>> START Page extract

I have a function in my nodejs application called get_source_at. It takes a uri as an argument and its purpose is to return the source code from that uri. My problem is that I don't know how to make the function synchronously call request, rather than giving it that callback function. I want control flow to halt for the few seconds it takes to load the uri. How can I achieve this?
function get_source_at(uri){
var source;
request({ uri:uri}, function (error, response, body) {
console.log(body);
});
return source;
}
Also, I've read about 'events' and how node is 'evented' and I should respect that in writing my code. I'm happy to do that, but I have to have a way to make sure I have the source code from a uri before continuing the control flow of my application - so if that's not by making the function synchronous, how can it be done?
You can with deasync:
function get_source_at(uri){
var source;
request({ uri:uri}, function (error, response, body) {
source = body;
console.log(body);
});
while(source === undefined) {
require('deasync').runLoopOnce();
}
return source;
}
You should avoid synchronous requests. If you want something like synchronous control flow, you can use async.
async.waterfall([
function(callback){
data = get_source_at(uri);
callback(null, data);
},
function(data,callback){
process(data, callback);
},
], function (err,result) {
console.log(result)
});
The process is promised to be run after get_source_at returns.
This is better way of using deasync.
var request = require("request")
var deasync = require("deasync")
var getHtml = deasync(function (url, cb) {
var userAgent = {"User-Agent": "Mozilla/5.0 (Windows NT 6.1; WOW64) AppleWebKit/537.36 (KHTML, like Gecko) Chrome/47.0.2526.111 Safari/537.36"}
request({
url: url,
headers: userAgent
},
function (err, resp, body) {
if (err) { cb(err, null) }
cb(null, body)
})
})
var title = /<title>(.*?)<\/title>/
var myTitle = getHtml("http://www.yahoo.com").match(title)[1]
console.log(myTitle)
Please refer to documentation of deasync, you will find that you can use desync(function (n params, cb) {})
to make the function where cb should come back with (err, data). So fs.readFile() like functions can be easily wrapped with deasync function. But for functions like request which don't come back with cb(err, data). You can make you own function (named or anonymous) with a custom cb(err, data) callback format just as I have done in the above code. This way you can force almost any async function perform like sync by waiting for callback cb(err, data) to come back on a different javascript layer (as the documentation says). Also make sure that you have covered all ways to get out from the function which you are wrapping with deasync with cb(err, data) callbacks, otherwise your program will block.

>> END Page extract
>> START Record list

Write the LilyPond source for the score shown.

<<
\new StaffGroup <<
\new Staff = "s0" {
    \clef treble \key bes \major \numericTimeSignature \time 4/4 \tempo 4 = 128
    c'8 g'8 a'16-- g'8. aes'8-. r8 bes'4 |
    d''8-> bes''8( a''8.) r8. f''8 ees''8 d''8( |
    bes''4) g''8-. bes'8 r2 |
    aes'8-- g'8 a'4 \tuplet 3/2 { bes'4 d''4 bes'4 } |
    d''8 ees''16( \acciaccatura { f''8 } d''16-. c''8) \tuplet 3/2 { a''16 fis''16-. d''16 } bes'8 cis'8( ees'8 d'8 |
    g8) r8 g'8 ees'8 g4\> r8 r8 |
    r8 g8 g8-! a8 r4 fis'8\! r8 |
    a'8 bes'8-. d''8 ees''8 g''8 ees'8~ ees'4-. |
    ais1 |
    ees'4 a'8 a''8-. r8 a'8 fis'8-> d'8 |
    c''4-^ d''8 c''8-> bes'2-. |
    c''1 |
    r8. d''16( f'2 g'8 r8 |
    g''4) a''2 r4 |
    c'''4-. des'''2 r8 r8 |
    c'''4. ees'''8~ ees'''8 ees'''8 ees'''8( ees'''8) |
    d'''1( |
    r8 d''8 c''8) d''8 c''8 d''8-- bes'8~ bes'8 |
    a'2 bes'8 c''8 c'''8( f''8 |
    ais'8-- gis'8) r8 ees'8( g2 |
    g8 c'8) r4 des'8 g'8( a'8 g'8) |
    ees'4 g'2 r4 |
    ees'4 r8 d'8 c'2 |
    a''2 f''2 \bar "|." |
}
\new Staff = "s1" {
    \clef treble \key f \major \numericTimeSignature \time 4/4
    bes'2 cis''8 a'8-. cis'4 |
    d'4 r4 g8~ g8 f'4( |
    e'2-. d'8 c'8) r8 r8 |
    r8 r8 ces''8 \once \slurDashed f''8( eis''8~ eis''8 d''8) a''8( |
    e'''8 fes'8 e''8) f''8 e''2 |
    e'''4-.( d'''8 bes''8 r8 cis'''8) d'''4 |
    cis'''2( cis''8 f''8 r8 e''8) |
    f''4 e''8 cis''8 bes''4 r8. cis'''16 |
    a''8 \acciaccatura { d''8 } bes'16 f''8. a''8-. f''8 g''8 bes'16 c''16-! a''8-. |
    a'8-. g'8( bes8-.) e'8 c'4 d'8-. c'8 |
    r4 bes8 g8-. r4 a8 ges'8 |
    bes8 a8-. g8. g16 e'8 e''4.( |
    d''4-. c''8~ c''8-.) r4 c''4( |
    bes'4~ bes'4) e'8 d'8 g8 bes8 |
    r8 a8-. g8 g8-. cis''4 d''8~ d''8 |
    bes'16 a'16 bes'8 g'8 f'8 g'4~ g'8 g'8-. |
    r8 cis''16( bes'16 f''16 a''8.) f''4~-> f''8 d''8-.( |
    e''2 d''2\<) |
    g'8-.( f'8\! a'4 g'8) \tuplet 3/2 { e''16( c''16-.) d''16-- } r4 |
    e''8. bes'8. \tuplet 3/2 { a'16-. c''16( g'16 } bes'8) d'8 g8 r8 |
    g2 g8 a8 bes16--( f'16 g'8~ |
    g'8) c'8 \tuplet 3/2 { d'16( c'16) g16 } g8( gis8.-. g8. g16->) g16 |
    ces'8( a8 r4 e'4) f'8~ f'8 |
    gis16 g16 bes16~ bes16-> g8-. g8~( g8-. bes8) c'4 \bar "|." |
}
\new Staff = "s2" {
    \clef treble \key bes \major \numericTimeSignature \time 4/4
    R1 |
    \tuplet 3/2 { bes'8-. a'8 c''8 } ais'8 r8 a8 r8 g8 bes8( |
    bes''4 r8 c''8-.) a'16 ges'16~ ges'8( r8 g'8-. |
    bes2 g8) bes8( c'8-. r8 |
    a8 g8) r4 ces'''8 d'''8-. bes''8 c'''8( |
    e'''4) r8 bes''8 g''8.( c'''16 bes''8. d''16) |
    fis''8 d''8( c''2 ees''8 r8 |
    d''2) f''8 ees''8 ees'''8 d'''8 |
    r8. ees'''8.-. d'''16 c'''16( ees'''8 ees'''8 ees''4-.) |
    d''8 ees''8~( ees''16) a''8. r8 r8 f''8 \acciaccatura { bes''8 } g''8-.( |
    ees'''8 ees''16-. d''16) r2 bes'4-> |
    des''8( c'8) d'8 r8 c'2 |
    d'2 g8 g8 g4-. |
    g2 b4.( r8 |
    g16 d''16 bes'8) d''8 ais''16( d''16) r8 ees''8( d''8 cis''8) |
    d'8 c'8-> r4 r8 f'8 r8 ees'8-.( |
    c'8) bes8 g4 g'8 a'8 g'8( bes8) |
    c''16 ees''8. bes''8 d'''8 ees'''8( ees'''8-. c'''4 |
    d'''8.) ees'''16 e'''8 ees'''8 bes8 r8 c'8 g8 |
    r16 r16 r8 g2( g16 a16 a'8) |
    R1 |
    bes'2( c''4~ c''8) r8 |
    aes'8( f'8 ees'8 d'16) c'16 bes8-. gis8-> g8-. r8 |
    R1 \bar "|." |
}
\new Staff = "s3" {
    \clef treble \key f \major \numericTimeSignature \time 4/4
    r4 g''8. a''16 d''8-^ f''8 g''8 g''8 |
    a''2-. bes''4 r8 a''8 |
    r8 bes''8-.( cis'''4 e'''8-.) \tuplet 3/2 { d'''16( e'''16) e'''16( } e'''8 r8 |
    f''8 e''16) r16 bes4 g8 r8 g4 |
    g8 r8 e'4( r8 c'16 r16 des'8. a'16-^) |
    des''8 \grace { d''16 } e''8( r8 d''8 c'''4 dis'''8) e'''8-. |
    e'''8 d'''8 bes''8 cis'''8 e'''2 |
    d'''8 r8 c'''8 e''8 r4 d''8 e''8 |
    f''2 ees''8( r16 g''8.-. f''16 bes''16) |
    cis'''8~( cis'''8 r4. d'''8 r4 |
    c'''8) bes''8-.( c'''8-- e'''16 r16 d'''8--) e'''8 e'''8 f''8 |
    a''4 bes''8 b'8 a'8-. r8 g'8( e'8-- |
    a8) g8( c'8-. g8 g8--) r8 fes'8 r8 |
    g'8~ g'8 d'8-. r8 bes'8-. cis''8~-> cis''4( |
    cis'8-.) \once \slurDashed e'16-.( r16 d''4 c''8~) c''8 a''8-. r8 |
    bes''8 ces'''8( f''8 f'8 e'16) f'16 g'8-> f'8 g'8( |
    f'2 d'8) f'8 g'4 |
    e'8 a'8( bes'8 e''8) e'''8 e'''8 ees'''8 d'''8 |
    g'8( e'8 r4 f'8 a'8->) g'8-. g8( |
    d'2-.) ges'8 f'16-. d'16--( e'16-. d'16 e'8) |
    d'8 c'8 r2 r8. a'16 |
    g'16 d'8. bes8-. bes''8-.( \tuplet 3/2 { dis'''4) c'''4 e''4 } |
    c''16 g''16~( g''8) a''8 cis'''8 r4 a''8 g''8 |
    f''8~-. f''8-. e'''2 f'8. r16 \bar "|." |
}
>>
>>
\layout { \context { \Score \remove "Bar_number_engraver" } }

>> END Record list

Requirement A>
In the thread on synchronous requests in Node.js, which URL does the getHtml example fetch?
Requirement B>
Count the lines in the records that contain the string "numericTimeSignature", and reply with only that number.
The thread and the records are unrelated materials.

Full solution A>
http://www.yahoo.com

Full solution B>
4